[[ The records, beginning ]]

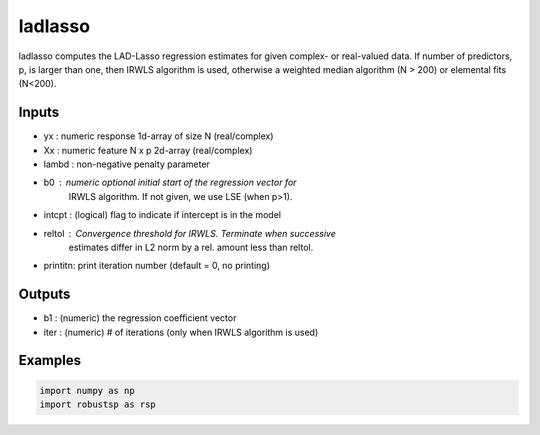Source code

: ladlasso
=====

ladlasso computes the LAD-Lasso regression estimates for given complex-  
or real-valued data.  If number of predictors, p, is larger than one, 
then IRWLS algorithm is used, otherwise a weighted median algorithm 
(N > 200) or elemental fits (N<200).

Inputs
^^^^

* yx      : numeric response 1d-array of size N  (real/complex)
* Xx      : numeric feature  N x p 2d-array (real/complex)
* lambd   : non-negative penalty parameter
* b0      : numeric optional initial start of the regression vector for 
            IRWLS algorithm. If not given, we use LSE (when p>1).
* intcpt  : (logical) flag to indicate if intercept is in the model
* reltol  : Convergence threshold for IRWLS. Terminate when successive 
            estimates differ in L2 norm by a rel. amount less than reltol.
* printitn: print iteration number (default = 0, no printing)

Outputs
^^^^
* b1     : (numeric) the regression coefficient vector
* iter   : (numeric) # of iterations (only when IRWLS algorithm is used)

Examples
^^^^

.. code-block:: python

  import numpy as np
  import robustsp as rsp 
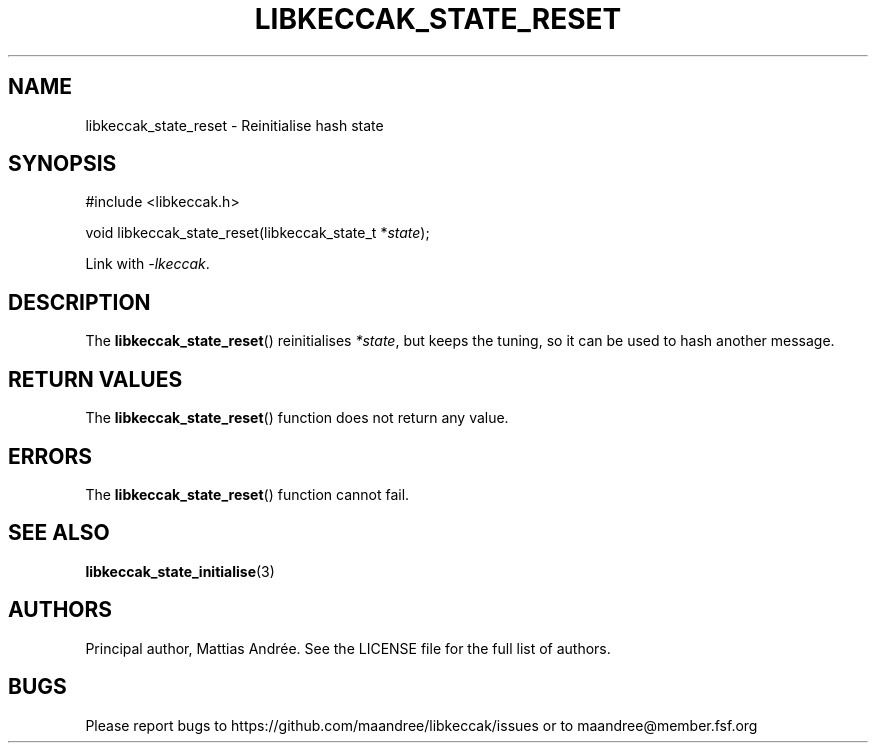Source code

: .TH LIBKECCAK_STATE_RESET 3 LIBKECCAK-%VERSION%
.SH NAME
libkeccak_state_reset - Reinitialise hash state
.SH SYNOPSIS
.LP
.nf
#include <libkeccak.h>
.P
void libkeccak_state_reset(libkeccak_state_t *\fIstate\fP);
.fi
.P
Link with \fI-lkeccak\fP.
.SH DESCRIPTION
The
.BR libkeccak_state_reset ()
reinitialises \fI*state\fP, but keeps the tuning, so it
can be used to hash another message.
.SH RETURN VALUES
The
.BR libkeccak_state_reset ()
function does not return any value.
.SH ERRORS
The
.BR libkeccak_state_reset ()
function cannot fail.
.SH SEE ALSO
.BR libkeccak_state_initialise (3)
.SH AUTHORS
Principal author, Mattias Andrée.  See the LICENSE file for the full
list of authors.
.SH BUGS
Please report bugs to https://github.com/maandree/libkeccak/issues or to
maandree@member.fsf.org
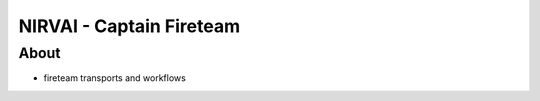 NIRVAI - Captain Fireteam
=========================

About
-----
- fireteam transports and workflows
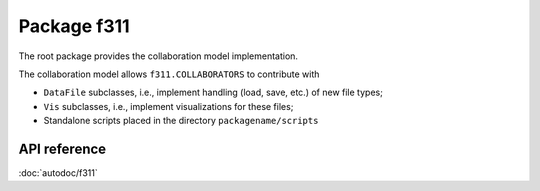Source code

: Package f311
============

The root package provides the collaboration model implementation.

The collaboration model allows ``f311.COLLABORATORS`` to contribute with

- ``DataFile`` subclasses, i.e., implement handling (load, save, etc.) of new file types;
- ``Vis`` subclasses, i.e., implement visualizations for these files;
- Standalone scripts placed in the directory ``packagename/scripts``

API reference
-------------

:doc:`autodoc/f311`
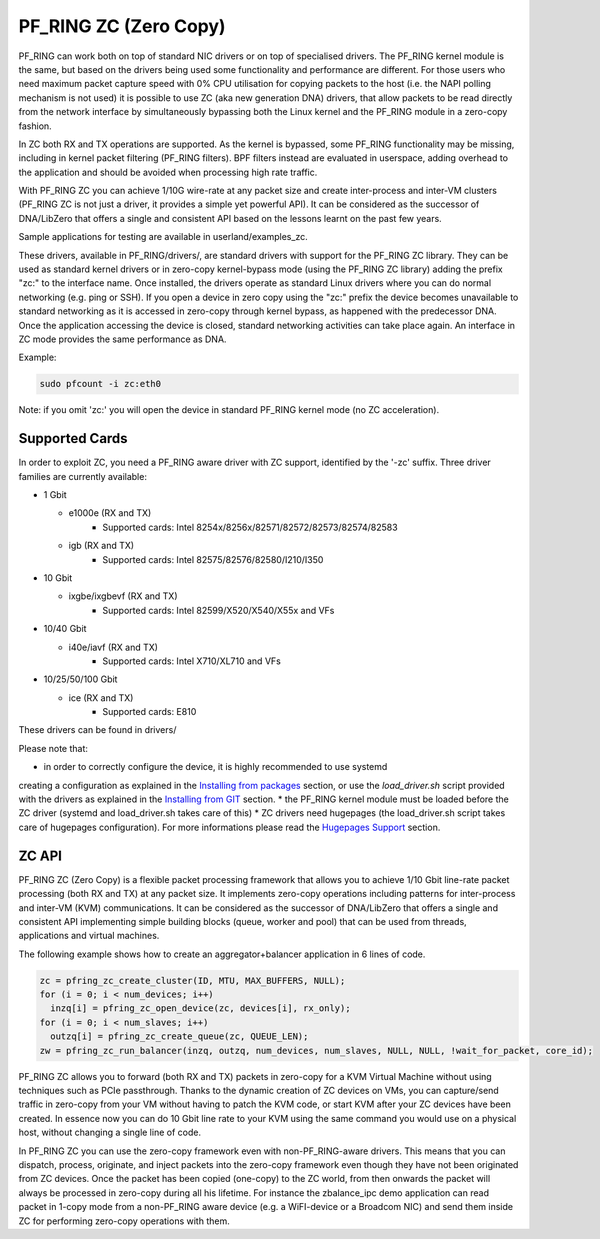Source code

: PF_RING ZC (Zero Copy)
======================

PF_RING can work both on top of standard NIC drivers or on top of specialised drivers. 
The PF_RING kernel module is the same, but based on the drivers being used some 
functionality and performance are different.
For those users who need maximum packet capture speed with 0% CPU utilisation for 
copying packets to the host (i.e. the NAPI polling mechanism is not used) it is possible 
to use ZC (aka new generation DNA) drivers, that allow packets to be read directly from 
the network interface by simultaneously bypassing both the Linux kernel and the PF_RING 
module in a zero-copy fashion.

In ZC both RX and TX operations are supported. As the kernel is bypassed, some PF_RING 
functionality may be missing, including in kernel packet filtering (PF_RING filters).
BPF filters instead are evaluated in userspace, adding overhead to the application and
should be avoided when processing high rate traffic.

With PF_RING ZC you can achieve 1/10G wire-rate at any packet size and create 
inter-process and inter-VM clusters (PF_RING ZC is not just a driver, it provides a 
simple yet powerful API). It can be considered as the successor of DNA/LibZero
that offers a single and consistent API based on the lessons learnt on the past 
few years.

Sample applications for testing are available in userland/examples_zc.

These drivers, available in PF_RING/drivers/, are standard drivers with support for the 
PF_RING ZC library. They can be used as standard kernel drivers or in zero-copy 
kernel-bypass mode (using the PF_RING ZC library) adding the prefix "zc:" to the interface
name. 
Once installed, the drivers operate as standard Linux drivers where you can do normal 
networking (e.g. ping or SSH). If you open a device in zero copy using the "zc:" prefix 
the device becomes unavailable to standard networking as it is accessed in zero-copy 
through kernel bypass, as happened with the predecessor DNA. Once the application 
accessing the device is closed, standard networking activities can take place again. 
An interface in ZC mode provides the same performance as DNA.

Example:

.. code-block:: console

   sudo pfcount -i zc:eth0

Note: if you omit 'zc:' you will open the device in standard PF_RING kernel mode (no ZC 
acceleration).

Supported Cards
---------------

In order to exploit ZC, you need a PF_RING aware driver with ZC support, identified by 
the '-zc' suffix. Three driver families are currently available:

- 1 Gbit

  - e1000e (RX and TX)
     - Supported cards: Intel 8254x/8256x/82571/82572/82573/82574/82583
  - igb    (RX and TX)
     - Supported cards: Intel 82575/82576/82580/I210/I350

- 10 Gbit

  - ixgbe/ixgbevf (RX and TX)
     - Supported cards: Intel 82599/X520/X540/X55x and VFs

- 10/40 Gbit

  - i40e/iavf (RX and TX)
     - Supported cards: Intel X710/XL710 and VFs

- 10/25/50/100 Gbit

  - ice (RX and TX)
     - Supported cards: E810

These drivers can be found in drivers/

Please note that:

* in order to correctly configure the device, it is highly recommended to use systemd
creating a configuration as explained in the `Installing from packages <http://www.ntop.org/guides/pf_ring/get_started/packages_installation.html>`_ section,
or use the *load_driver.sh* script provided with the drivers as explained in the 
`Installing from GIT <http://www.ntop.org/guides/pf_ring/get_started/git_installation.html>`_ section.
* the PF_RING kernel module must be loaded before the ZC driver (systemd and load_driver.sh takes care of this)
* ZC drivers need hugepages (the load_driver.sh script takes care of hugepages configuration). For more informations please read the `Hugepages Support <http://www.ntop.org/guides/pf_ring/hugepages.html>`_ section.

ZC API
------

PF_RING ZC (Zero Copy) is a flexible packet processing framework that allows you to 
achieve 1/10 Gbit line-rate packet processing (both RX and TX) at any packet size. 
It implements zero-copy operations including patterns for inter-process and inter-VM (KVM) 
communications. It can be considered as the successor of DNA/LibZero that offers a single 
and consistent API implementing simple building blocks (queue, worker and pool) that can 
be used from threads, applications and virtual machines.

The following example shows how to create an aggregator+balancer application in 6 lines of code.

.. code-block:: console

   zc = pfring_zc_create_cluster(ID, MTU, MAX_BUFFERS, NULL);
   for (i = 0; i < num_devices; i++)
     inzq[i] = pfring_zc_open_device(zc, devices[i], rx_only);
   for (i = 0; i < num_slaves; i++)
     outzq[i] = pfring_zc_create_queue(zc, QUEUE_LEN);
   zw = pfring_zc_run_balancer(inzq, outzq, num_devices, num_slaves, NULL, NULL, !wait_for_packet, core_id);

PF_RING ZC allows you to forward (both RX and TX) packets in zero-copy for a KVM 
Virtual Machine without using techniques such as PCIe passthrough. Thanks to the 
dynamic creation of ZC devices on VMs, you can capture/send traffic in zero-copy 
from your VM without having to patch the KVM code, or start KVM after your ZC 
devices have been created. In essence now you can do 10 Gbit line rate to your 
KVM using the same command you would use on a physical host, without changing a 
single line of code.

In PF_RING ZC you can use the zero-copy framework even with non-PF_RING-aware drivers. 
This means that you can dispatch, process, originate, and inject packets into the 
zero-copy framework even though they have not been originated from ZC devices. 
Once the packet has been copied (one-copy) to the ZC world, from then onwards the 
packet will always be processed in zero-copy during all his lifetime. For instance the 
zbalance_ipc demo application can read packet in 1-copy mode from a non-PF_RING aware 
device (e.g. a WiFI-device or a Broadcom NIC) and send them inside ZC for performing 
zero-copy operations with them.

[[ The records, end ]]

**Requirement:** Go back to the data above and please quote exactly, and only, the lines from the line with "from your VM" through its last line.

**Answer space:**
from your VM without having to patch the KVM code, or start KVM after your ZC 
devices have been created. In essence now you can do 10 Gbit line rate to your 
KVM using the same command you would use on a physical host, without changing a 
single line of code.

In PF_RING ZC you can use the zero-copy framework even with non-PF_RING-aware drivers. 
This means that you can dispatch, process, originate, and inject packets into the 
zero-copy framework even though they have not been originated from ZC devices. 
Once the packet has been copied (one-copy) to the ZC world, from then onwards the 
packet will always be processed in zero-copy during all his lifetime. For instance the 
zbalance_ipc demo application can read packet in 1-copy mode from a non-PF_RING aware 
device (e.g. a WiFI-device or a Broadcom NIC) and send them inside ZC for performing 
zero-copy operations with them.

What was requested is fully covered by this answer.